The past few weeks have seen an explosion of writers coming out of the woodwork to complain about either being asked to, or feeling like they had to write for free. And that’s an important discussion that should continue. But it’s also part of a larger phenomenon as well.
A few weeks ago I wrote about what I called the Post-Employment Economy. In it, I explained how the implicit social contract that once governed the U.S. economy had broken down. Now, young people are entering the workforce with more debt than ever before, fewer employment opportunities, and less social mobility than anytime in recent memory.
But it applies to other things as well. Think about working hours. For a hundred years, we’ve known that overworking leads to less productivity — that is, the longer someone works over 40 hours per week, the less productive they become per hour worked… and the longer it takes that person to recover back to full working capacity. Despite this, during the last 20 years or so employers have come to expect employees to work longer and longer hours for the same amount of compensation.
This creates a two-fold effect: not only are employees earning less income per hour worked, but employers are actually hurting themselves by driving down productivity. There are a number of reasons for this — including the business culture spillover effect of Silicon Valley work obsession — but the end result is people are working much harder for the same pay (because our wages have stagnated).
Placed in the context of recent corporate performance, a very dark picture emerges.
- Corporate profits are higher than ever.
- Unemployment is steady, and probably vastly under-counted.
- White collar employers are demanding longer and longer hours from their employees (and because of labor law exemptions that extra time does not need to be compensated).
- Conversely, at the very low end, hourly employees are being employed less and less to avoid paying healthcare and other benefit costs.
Into this context we can place the alarming rise of the unpaid intern. And even going to school is no longer the path for upward mobility in this country — rather, it’s a quick ticket to debt and unemployment (assuming you’re even of the right economic class to be courted by a good school).
So even apart from the rather elite-level concern of whether one gets paid for writing, there is a society-wide push to pay people less for the work they do… even while the leaders of these for-profit organizations make more money than ever before. From top to bottom, value is being extracted from workers in this country and no one is getting paid fairly for it.
For a long time, working for free seemed like it was the future. Chris Anderson made a big splash before the crash by proclaiming “Why $0.00 is the future of business.” In Anderson’s world, giving stuff away for free was how businesses of the future would generate even more money down the road. It amounted to a clever marketing trick, the intellectual equivalent of a two-for-one special.
I was working for Alvin Toffler’s consulting firm when he and his wife Heidi released their last book, 2007’s Revolutionary Wealth. They posited that wealth in the future would not be determined solely by money, but by less tangible things. In discussing “prosumers,” people growing their own food, and even the value created by hobbies, the Tofflers argued that the new economy would have much more wealth than money alone could measure.

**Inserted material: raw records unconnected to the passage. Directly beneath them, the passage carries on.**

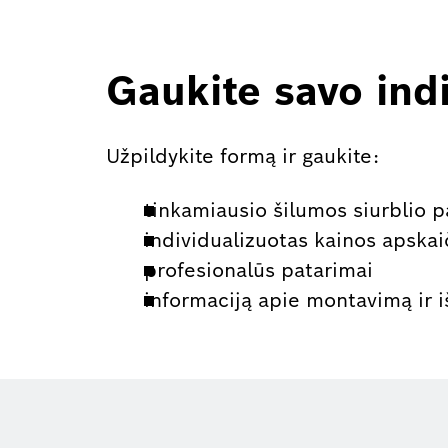
Gaukite savo ind
Užpildykite formą ir gaukite:
tinkamiausio šilumos siurblio p
individualizuotas kainos apska
profesionalūs patarimai
informaciją apie montavimą ir i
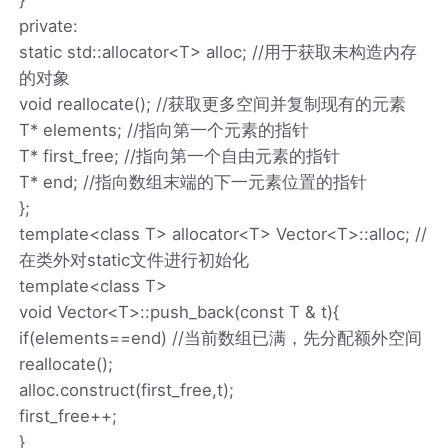
private:
static std::allocator<T> alloc; //用于获取未构造内存
的对象
void reallocate(); //获取更多空间并复制现有的元素
T* elements; //指向第一个元素的指针
T* first_free; //指向第一个自由元素的指针
T* end; //指向数组末端的下一元素位置的指针
};
template<class T> allocator<T> Vector<T>::alloc; //
在类外对static文件进行初始化
template<class T>
void Vector<T>::push_back(const T & t){
if(elements==end) //当前数组已满，先分配额外空间
reallocate();
alloc.construct(first_free,t);
first_free++;
}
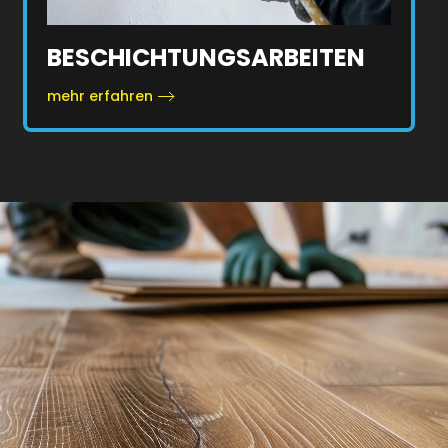
BESCHICHTUNGSARBEITEN
mehr erfahren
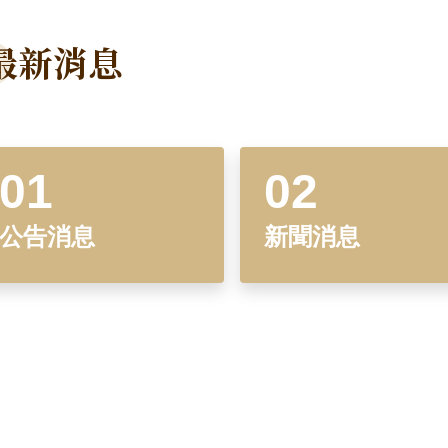
最新消息
公告消息
新聞消息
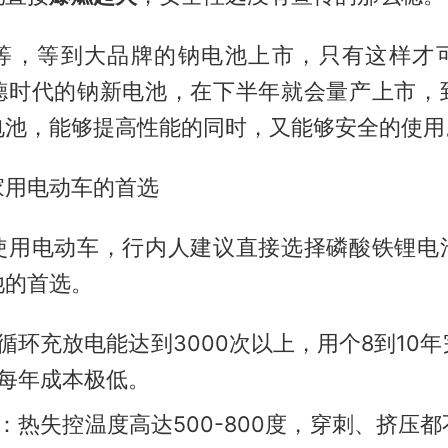
等，等到大品牌的钠电池上市，只有这样才
德时代的钠新电池，在下半年就会量产上市，
电池，能够提高性能的同时，又能够安全的使用
家用电动车的首选
使用电动车，行内人建议直接选择磷酸铁锂电
池的首选。
循环充放电能达到3000次以上，用个8到10
每年成本极低。
：热失控温度高达500-800度，穿刺、挤压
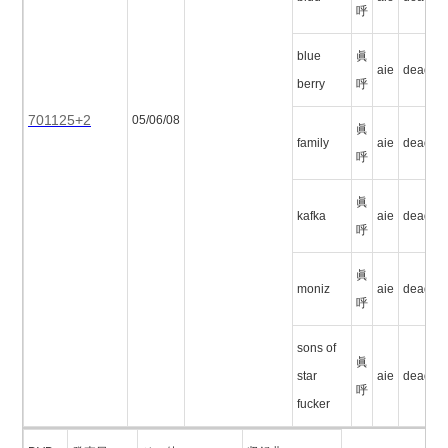
呼
blue
眞
aie
deadma
berry
呼
701125+2
05/06/08
眞
family
aie
deadma
呼
眞
kafka
aie
deadma
呼
眞
moniz
aie
deadma
呼
sons of
眞
star
aie
deadma
呼
fucker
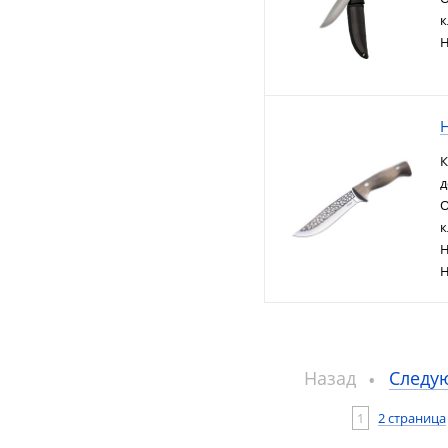
к
Н
Н
К
д
О
к
H
Н
Назад
Следу
1
2 страница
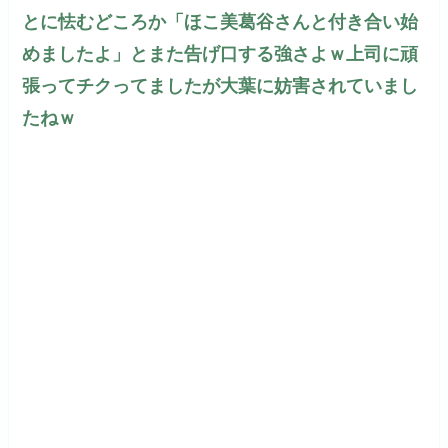
とに怯むどころか「ほこ美葛谷さんと付き合い始
めましたよ」とまた告げ口する強さよｗ上司に頑
張ってチクってましたが大葉に妨害されていまし
たねｗ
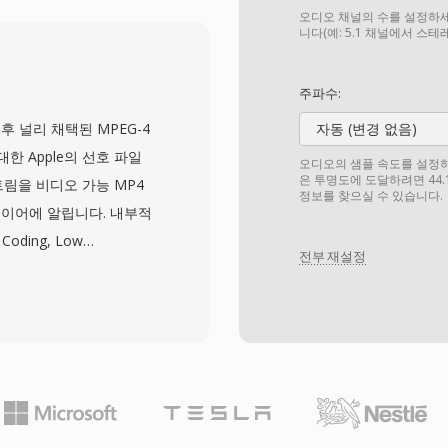
공간적 유연성으로, 제작
오디오 채널의 수를 설정하세
 모두 적응하는 하나의 마
니다(예: 5.1 채널에서 스
또한 우아하게 확장됩니다:
크 위에 채널을 추가하여
주파수:
 영상, 게임용 공간 오디오
시 이후 널리 채택된 MPEG-4
자동 (변경 없음)
같은 플랫폼에서 이머시브 미
대한 Apple의 선호 파일
오디오의 샘플 속도를 설정하세요
다.
은 투명도에 도달하려면 44.
림을 비디오 가능 MP4
정보를 찾으실 수 있습니다.
이어에 알립니다. 내부적
Coding, Low
전부 재설정
 래핑하지만, Apple
를 사용합니다. AAC로 인코
제, 시간적 노이즈 셰이핑,
트에서 MP3보다 더 나은
트와 24비트 심도가 지원됩
es, Apple Music,
본 처리 — 반면 서드파티 지원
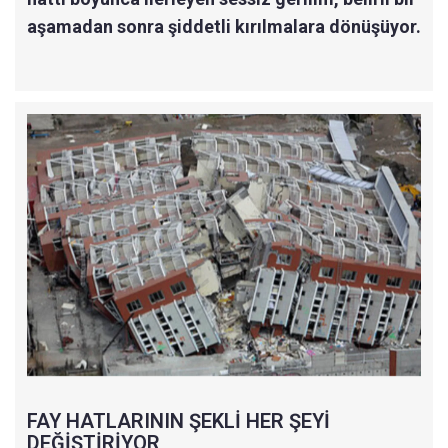
aşamadan sonra şiddetli kırılmalara dönüşüyor.
FAY HATLARININ ŞEKLİ HER ŞEYİ
DEĞİŞTİRİYOR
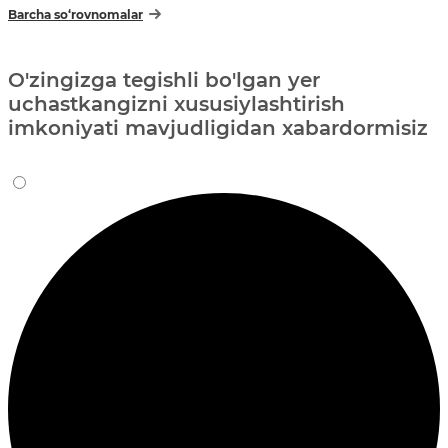
Barcha so‘rovnomalar
O'zingizga tegishli bo'lgan yer
uchastkangizni xususiylashtirish
imkoniyati mavjudligidan xabardormisiz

In a way, this is true. In lots of little ways, consumers have been trained to do work that used to cost producers money. When you use the self-checkin kiosk at the airport, you are performing labor, for free, than an airline employee used to. When you use the self-checkout kiosk at the grocery store, you’re doing work that an employee once got paid to do. And so on.
But this “revolutionary” wealth has a dark side: companies are not just extracting extra value from consumers, but from their own employees. Profits are up but employment is down and wages are flat. Young workers or people looking to break into a new field are expected to work for free — not for a low wage while they’re trained into competence. But for free. Zero.
And meanwhile, the companies in charge still profit from the work done.
This model is simply not sustainable in the long run. No matter how much the techno-utopians or futurists crow about how awesome free labor is, the economy still runs on money. And without money, that economy will collapse. Expecting people to produce value for that economy while receiving zero compensation for it is not only unfair and possibly destructive — it is fundamentally un-American.
But what does a fully-paid model look like? We don’t necessarily know yet. And for many industries, it will probably look different. Right now, what’s needed is a cultural change — an awareness of the Great Transfer that’s underway, and a desire to end it and re-establish fairness at the heart of our society. Because without that, nothing will ever change.